5. Be aware of the nastiest, fastest-growing malware threat in the world this year: ransomware. The way this malware works is by infecting your machine, locking up all of your files – photos, videos, music, financial documents, emails, apps, everything – with unbreakable encryption, then demanding that you send money to your attackers in return for the key to restore your files. You’re in for a big, expensive headache if this stuff gets into your machines or mobile devices; in many cases, you might lose your data forever, even if you do pay the extortion. Some ransomware viruses are even capable of spreading to other devices over your home network.

6. Keep an eye out for another fast-growing malware threat known as cryptojacking, even though it is less serious than ransomware. What gets downloaded to your system is an app or browser script that quietly runs on your system to execute a process called cryptomining, which is a way to collect a bounty by helping to verify transactions in cryptocurrencies like Bitcoin. Your system’s processing power and electricity are being stolen to help some stranger earn profits they will not share with you. It’s a petty crime, like a stranger siphoning a cup of gas out of your car’s tank every night, but it will affect your system’s performance, you will pay for the power used, and the costs will add up over time.

7. Be wary of sharing sensitive information (like paying for an online purchase with a credit card) when using public machines (like library computers) and public networks (like your local café’s Wi-Fi). These are common places to hide eavesdropping malware that can steal your private data.

8. Get smarter about the passwords you use to log onto e-commerce sites. Many retailers don’t do a good job of protecting your information that gets temporarily stored there, so if they get breached, the thieves can try to use your password and account name on other sites.

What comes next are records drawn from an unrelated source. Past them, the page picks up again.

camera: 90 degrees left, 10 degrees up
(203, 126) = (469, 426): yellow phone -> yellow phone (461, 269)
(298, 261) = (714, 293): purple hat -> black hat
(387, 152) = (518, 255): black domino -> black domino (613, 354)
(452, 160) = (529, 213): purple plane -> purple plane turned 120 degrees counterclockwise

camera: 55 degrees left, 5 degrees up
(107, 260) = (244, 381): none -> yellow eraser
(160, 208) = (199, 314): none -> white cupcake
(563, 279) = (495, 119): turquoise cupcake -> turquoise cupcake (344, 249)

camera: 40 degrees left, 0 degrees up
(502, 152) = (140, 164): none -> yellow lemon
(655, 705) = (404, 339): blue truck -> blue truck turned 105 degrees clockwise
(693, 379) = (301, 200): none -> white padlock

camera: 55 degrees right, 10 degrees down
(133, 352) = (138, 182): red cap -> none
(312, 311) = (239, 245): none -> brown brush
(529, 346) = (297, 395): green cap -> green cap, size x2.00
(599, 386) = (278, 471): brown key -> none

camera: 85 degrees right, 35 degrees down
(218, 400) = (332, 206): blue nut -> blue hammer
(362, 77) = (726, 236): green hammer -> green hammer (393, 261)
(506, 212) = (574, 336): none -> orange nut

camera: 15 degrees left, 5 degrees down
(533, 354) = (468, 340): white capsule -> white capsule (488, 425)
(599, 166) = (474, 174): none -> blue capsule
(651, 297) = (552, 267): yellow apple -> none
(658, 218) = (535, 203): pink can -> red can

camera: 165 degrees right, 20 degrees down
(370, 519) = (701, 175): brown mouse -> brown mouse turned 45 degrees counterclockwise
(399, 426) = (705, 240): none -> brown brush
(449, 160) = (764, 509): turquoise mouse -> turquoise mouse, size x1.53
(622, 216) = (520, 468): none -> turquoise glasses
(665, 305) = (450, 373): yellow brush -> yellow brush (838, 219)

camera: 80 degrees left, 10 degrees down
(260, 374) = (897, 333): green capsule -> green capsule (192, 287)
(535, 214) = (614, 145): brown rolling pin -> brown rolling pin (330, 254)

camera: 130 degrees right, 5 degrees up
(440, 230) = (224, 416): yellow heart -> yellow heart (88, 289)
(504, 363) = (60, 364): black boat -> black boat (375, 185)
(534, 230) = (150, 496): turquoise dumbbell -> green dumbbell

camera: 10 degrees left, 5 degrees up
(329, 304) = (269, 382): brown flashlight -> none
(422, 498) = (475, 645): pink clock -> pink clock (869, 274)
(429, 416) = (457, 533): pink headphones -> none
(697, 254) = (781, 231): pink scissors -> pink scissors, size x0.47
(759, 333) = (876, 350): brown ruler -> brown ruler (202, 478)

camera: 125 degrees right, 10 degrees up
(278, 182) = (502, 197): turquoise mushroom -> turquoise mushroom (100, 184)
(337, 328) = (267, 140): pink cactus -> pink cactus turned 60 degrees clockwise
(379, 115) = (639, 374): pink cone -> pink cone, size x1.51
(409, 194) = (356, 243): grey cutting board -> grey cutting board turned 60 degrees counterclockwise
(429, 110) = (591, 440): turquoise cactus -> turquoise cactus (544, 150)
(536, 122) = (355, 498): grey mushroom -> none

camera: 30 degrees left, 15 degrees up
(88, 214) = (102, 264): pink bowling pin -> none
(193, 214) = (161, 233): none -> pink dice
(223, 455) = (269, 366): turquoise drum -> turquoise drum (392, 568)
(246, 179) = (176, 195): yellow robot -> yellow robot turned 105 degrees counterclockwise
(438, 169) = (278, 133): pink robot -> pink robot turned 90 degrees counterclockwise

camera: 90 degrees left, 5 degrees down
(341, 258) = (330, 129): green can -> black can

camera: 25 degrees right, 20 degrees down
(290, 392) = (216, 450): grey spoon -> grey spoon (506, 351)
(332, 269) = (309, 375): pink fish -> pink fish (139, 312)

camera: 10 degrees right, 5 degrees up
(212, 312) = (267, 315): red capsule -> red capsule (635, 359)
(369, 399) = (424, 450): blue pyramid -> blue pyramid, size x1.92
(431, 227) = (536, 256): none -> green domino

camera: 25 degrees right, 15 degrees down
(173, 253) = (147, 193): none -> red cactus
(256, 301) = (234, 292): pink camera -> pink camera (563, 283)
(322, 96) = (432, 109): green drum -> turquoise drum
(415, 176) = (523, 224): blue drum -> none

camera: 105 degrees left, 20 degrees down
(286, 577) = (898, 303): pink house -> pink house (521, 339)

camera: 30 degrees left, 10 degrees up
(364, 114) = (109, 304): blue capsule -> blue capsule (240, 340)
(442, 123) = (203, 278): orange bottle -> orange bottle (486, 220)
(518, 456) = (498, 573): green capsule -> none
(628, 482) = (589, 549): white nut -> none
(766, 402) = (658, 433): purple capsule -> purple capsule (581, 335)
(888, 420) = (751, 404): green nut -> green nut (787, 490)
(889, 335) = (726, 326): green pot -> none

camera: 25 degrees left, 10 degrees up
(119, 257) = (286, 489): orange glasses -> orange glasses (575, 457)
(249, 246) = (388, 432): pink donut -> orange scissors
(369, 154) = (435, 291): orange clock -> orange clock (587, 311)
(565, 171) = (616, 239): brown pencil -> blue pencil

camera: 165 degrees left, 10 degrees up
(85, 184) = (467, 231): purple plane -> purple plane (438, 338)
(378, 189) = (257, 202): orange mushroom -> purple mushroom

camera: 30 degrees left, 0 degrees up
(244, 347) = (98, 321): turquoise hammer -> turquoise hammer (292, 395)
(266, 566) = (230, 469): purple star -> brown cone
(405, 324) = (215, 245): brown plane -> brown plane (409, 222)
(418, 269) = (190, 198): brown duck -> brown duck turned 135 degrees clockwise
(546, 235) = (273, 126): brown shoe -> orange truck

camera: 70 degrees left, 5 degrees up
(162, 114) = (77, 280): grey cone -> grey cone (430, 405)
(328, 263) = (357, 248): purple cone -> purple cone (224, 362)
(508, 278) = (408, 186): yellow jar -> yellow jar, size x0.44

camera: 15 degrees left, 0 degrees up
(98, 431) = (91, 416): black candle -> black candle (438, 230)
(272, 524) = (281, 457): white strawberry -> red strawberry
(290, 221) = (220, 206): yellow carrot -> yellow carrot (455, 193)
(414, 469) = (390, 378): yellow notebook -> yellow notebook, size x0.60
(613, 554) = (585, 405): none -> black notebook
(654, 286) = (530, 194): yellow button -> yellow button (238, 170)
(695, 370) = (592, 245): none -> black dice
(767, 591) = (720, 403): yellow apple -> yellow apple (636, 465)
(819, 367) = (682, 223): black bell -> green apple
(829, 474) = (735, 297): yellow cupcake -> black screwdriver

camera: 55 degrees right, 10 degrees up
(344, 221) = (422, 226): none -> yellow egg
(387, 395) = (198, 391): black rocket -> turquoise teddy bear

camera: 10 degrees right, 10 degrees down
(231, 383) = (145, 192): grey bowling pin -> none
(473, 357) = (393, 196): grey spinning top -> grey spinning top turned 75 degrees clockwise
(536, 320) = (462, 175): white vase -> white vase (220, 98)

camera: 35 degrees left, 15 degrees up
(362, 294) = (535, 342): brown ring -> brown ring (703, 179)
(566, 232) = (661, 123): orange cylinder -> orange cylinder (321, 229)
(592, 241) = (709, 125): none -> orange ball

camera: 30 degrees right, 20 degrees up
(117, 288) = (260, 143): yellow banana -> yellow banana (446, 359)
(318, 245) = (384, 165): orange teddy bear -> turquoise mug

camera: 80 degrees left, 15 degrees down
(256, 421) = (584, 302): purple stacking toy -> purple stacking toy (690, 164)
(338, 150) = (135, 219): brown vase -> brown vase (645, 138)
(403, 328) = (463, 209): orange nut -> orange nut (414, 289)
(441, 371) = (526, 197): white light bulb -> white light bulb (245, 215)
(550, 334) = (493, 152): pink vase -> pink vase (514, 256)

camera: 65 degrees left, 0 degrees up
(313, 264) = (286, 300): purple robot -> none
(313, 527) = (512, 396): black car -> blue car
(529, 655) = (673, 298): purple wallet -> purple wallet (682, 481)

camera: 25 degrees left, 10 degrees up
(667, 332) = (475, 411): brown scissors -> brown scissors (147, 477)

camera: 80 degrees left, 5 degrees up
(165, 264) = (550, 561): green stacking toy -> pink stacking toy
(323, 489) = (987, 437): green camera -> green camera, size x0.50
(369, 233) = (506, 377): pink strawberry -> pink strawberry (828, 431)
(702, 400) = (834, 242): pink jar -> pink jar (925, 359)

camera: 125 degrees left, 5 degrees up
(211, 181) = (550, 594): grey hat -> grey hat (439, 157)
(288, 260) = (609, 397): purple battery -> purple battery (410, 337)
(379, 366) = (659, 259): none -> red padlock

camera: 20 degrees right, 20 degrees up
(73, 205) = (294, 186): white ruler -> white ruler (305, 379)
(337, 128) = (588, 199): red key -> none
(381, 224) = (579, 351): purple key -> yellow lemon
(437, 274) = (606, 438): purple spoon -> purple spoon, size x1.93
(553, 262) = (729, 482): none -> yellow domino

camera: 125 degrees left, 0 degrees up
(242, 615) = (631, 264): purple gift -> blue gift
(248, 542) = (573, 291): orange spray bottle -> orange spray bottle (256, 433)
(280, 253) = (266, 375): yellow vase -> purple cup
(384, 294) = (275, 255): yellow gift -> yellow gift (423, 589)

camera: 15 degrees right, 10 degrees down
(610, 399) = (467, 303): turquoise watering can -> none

If you use different passwords for each site, you will thwart that attack. Longer, simpler passwords that you can remember without writing down are better than shorter, complicated ones, e.g., “Itsybitsyspiderwhenupthewaterspout” is harder to crack than “Its!yb#14. Consider using a password manager like the free Password Safe app to keep your passwords secure.

9. Install anti-virus software on your machine and keep its signature file up-to-date. Even the free ones out there are better than no AV at all. This will help detect and stop the most basic threats.

10. To defend yourself against more sophisticated attacks, buy a good data protection product to back up your systems and store backup copies in three places, ideally one in an offsite location (in case the primary home copy is destroyed) and another in the cloud. In the event you get infected, you can restore your machine from a recent backup.